Thank you for this Rusty.

Regards, Jane

phil gladding
Reply

I really enjoy your website. I get up every morning, make coffee, and go to the pc to look for and read any new information from honey bee suite. It makes my day start out right.

A first year bee keeper. Thank you. Phil

Rusty
Reply

Thanks, Phil. You just made my day, too.

Greg
Reply

Hi Rusty, The description of dead piles is so timely. I was a little concerned about the amount of dead on my hive platform. Your explanation makes a lot of sense and right on time!!! Thanks again, Greg

dany
Reply

Robbing will also result in dead bees. I just lost my hive to them!! I’m a rookie at this but, in looking back, I missed the warning signs. Dead bees being one of them.

Rusty
Reply

Dead bees can also be the result of yellowjackets.

ครีมพิษผึ้ง
Reply

This is my first time visit at here and I am genuinely happy to read everything at single place.

Kathleen
Reply

Thank you so much for creating this website. I have learned so much from reading the conversations around the various topics. I look forward to continuing my education from all levels of bee keepers who share their knowledge with us.

Kim
Reply

I think I know the answer to this question but I want to get another opinion. I captured a swarm this spring and placed them into the hive, I am not going to say it was a HUGE swarm but it was decent sized and I was happy with it.

Well the bees stayed in the hive and all seemed well, but about a week after they were moved there were tons of bees just ‘walking in the grass’. It looked like they were trying to fly but just couldn’t do it. And as I watched more were coming out of the hive and just falling off the edge and into the grass. Is this what you are talking about?
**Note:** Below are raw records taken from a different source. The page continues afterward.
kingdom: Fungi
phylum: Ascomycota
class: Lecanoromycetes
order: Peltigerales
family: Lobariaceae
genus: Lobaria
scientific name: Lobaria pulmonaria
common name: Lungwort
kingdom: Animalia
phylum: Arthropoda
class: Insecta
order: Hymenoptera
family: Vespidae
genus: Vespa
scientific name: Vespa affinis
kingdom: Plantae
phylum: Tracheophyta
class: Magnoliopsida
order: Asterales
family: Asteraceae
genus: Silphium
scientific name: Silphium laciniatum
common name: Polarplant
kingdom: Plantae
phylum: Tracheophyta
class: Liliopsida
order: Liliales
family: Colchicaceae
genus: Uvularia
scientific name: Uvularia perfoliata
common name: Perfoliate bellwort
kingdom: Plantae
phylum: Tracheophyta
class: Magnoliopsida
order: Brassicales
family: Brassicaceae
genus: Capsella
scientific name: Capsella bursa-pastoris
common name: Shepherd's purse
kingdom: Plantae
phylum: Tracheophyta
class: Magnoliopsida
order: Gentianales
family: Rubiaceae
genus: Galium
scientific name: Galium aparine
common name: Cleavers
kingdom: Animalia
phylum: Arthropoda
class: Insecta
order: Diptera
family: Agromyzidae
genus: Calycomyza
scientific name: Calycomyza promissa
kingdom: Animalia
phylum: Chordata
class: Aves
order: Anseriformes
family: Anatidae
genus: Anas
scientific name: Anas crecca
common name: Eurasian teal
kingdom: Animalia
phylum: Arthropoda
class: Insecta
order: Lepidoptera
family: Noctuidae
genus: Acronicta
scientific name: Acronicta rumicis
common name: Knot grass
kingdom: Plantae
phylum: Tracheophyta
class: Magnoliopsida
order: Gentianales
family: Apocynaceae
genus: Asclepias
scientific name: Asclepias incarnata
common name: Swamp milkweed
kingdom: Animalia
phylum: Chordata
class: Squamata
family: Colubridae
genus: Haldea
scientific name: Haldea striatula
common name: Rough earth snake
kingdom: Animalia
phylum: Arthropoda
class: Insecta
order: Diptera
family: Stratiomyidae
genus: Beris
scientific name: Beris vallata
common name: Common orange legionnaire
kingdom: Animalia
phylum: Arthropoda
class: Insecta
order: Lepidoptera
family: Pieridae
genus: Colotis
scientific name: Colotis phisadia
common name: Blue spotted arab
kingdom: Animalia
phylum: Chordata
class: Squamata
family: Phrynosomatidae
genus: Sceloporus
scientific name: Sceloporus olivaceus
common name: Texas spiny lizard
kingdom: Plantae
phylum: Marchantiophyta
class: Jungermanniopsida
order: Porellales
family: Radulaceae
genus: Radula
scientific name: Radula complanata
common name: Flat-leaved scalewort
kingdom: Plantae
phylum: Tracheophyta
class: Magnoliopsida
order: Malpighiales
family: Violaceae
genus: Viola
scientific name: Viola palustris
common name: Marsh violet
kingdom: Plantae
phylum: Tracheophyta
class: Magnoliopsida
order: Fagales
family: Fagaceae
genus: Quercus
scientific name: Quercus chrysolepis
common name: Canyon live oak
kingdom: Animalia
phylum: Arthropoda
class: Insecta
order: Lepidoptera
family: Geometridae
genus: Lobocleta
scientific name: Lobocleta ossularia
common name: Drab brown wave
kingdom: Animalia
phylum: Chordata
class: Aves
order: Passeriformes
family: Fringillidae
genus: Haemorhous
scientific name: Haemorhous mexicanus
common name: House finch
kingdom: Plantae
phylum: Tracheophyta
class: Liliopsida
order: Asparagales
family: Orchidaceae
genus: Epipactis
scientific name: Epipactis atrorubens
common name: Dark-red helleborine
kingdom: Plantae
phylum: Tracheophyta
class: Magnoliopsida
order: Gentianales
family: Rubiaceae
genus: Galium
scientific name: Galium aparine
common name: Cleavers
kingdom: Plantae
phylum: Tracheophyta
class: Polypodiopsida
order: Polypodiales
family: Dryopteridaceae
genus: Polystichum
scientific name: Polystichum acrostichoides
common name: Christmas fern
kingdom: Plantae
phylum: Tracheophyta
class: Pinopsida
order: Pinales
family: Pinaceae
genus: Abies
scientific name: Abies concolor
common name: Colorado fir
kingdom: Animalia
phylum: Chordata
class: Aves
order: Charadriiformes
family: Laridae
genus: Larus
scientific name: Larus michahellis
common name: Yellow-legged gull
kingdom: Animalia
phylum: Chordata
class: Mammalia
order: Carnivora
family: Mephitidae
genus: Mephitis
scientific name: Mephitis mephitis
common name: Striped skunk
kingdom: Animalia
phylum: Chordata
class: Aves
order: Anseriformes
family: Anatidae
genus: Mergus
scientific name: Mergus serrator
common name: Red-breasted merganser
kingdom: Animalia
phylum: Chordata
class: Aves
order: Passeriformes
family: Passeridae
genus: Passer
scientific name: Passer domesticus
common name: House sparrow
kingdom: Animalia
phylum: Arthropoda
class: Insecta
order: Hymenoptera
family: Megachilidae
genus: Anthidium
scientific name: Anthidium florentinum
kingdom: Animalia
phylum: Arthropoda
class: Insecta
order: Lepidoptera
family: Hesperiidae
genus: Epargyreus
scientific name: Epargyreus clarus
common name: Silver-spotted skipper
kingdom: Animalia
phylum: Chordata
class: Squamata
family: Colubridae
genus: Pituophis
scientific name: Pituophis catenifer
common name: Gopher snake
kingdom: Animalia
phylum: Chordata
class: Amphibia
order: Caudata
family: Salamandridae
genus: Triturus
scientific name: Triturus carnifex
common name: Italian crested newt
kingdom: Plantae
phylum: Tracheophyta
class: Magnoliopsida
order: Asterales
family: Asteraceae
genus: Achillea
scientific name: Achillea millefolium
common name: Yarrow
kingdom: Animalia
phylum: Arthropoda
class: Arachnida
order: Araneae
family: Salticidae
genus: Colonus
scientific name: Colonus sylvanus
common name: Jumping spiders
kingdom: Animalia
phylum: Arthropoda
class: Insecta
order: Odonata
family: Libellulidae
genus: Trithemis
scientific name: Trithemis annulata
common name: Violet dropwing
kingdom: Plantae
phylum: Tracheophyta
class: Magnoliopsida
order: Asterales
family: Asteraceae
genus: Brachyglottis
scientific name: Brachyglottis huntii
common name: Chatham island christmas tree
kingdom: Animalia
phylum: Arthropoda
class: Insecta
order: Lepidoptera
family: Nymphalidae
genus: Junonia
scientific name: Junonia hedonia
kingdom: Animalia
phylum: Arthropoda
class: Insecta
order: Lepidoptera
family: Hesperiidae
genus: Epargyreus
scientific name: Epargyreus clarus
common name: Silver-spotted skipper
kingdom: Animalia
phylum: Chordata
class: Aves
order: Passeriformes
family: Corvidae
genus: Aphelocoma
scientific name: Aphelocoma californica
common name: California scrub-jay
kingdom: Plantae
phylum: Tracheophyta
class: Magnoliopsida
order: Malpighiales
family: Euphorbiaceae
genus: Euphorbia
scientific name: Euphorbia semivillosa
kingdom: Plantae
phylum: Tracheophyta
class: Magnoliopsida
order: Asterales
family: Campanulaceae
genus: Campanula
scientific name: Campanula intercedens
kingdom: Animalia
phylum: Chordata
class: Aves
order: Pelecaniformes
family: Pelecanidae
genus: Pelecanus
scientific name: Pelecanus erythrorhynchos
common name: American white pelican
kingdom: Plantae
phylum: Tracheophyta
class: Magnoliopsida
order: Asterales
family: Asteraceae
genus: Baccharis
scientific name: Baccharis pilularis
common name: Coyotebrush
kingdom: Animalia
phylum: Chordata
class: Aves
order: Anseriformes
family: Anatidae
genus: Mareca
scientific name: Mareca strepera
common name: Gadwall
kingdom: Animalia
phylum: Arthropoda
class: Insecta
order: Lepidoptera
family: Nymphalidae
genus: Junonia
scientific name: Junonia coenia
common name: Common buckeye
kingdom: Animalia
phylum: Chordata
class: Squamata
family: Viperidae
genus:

They are just too tired to continue?

I have gone from having a full hive of bees to having less than a handful. What can I do? I have already put sugar water in the hive and have pollen on the way to help them out in that manner. Is there anything else I can do? I don’t want to lose this hive if I can prevent it.

Rusty
Reply

Kim,

Sounds to me like a pesticide kill. I imagine they got into something–a tree or bush or field–that was recently sprayed. Piles of dead bees in front of the hive just after they were doing fine is usually what you see. And falling off the edge into the grass? I’d put money on poison.